Dopo l'allarme dell'associazione dei costruttori, la preoccupazione di Cgil. Dal 2020 a oggi il numero degli occupati con contratti regolari è cresciuto del 37 percento, ma con lo stop alla cessione del credito e allo sconto in fattura si teme un crollo

LECCE - I lavoratori edili in provincia di Lecce, alla fine del 2022, erano poco meno di 9mila. Un dato in crescita del 37 percentorispetto a quello del 2020, quando ne risultavano 6.441. In questi numeri risiede il principale elemento di preoccupazione della Cgil che, attraverso la segretaria generale, Valentina Fragassi e Luca Toma, segretario provinciale del sindacato di categoria, Fillea, paventano conseguenze pesanti sul settore dopo lo stop allo sconto in fattura e alla cessione del credito per i bonus edilizi deciso dal governo.
—————
Serie di esercizi:
• 1. Ricopia senza modifiche il passo dell'articolo sugli edili leccesi che comincia con le parole contenenti "LECCE - I lavoratori" e termina con "deciso dal governo.".
• 2. Riprendi l'articolo sugli edili leccesi dopo la sua ultima frase e portalo avanti.

Dati di partenza:
—————
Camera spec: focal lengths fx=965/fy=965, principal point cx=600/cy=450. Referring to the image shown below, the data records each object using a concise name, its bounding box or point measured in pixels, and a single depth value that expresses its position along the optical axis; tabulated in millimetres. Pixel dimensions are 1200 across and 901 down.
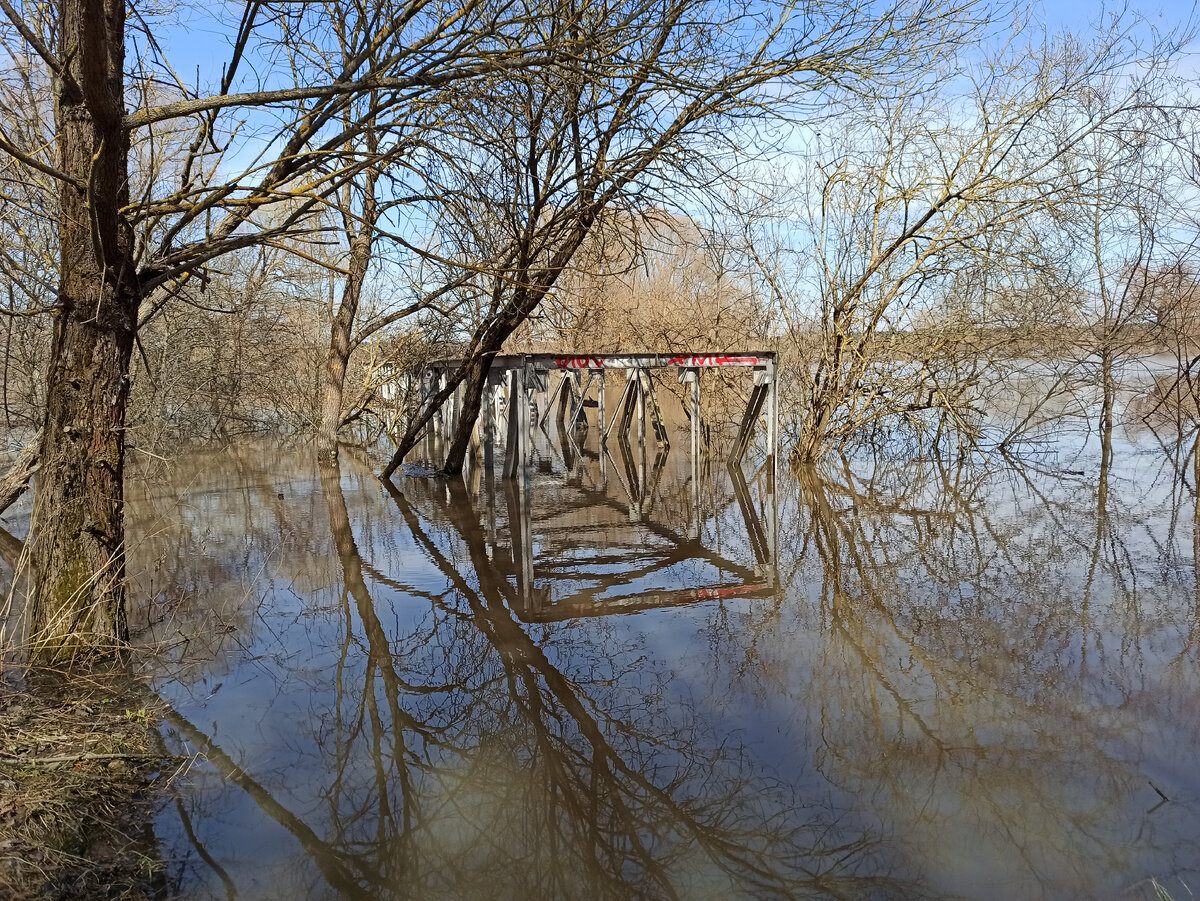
—————
Esercizi svolti:
• 1.
LECCE - I lavoratori edili in provincia di Lecce, alla fine del 2022, erano poco meno di 9mila. Un dato in crescita del 37 percentorispetto a quello del 2020, quando ne risultavano 6.441. In questi numeri risiede il principale elemento di preoccupazione della Cgil che, attraverso la segretaria generale, Valentina Fragassi e Luca Toma, segretario provinciale del sindacato di categoria, Fillea, paventano conseguenze pesanti sul settore dopo lo stop allo sconto in fattura e alla cessione del credito per i bonus edilizi deciso dal governo.

• 2.
“Una crescita non ascrivibile esclusivamente al superbonus - spiegano i due esponenti sindacali -: anche il Durc di congruità e la scelta di subordinare l’accesso ai bonus al rispetto dei contratti di lavoro siglati dai sindacati edili più rappresentativi si sono rivelati strumenti per l’emersione del lavoro di qualità, che vanno oggi difesi e rafforzati, contro i paventati disegni di riforma del Codice degli Appalti. Dopo la decisione del governo, però, il rischio di riportare tanti lavoratori nel sommerso o nelle zone d’ombra dell’illegalità è fortissimo”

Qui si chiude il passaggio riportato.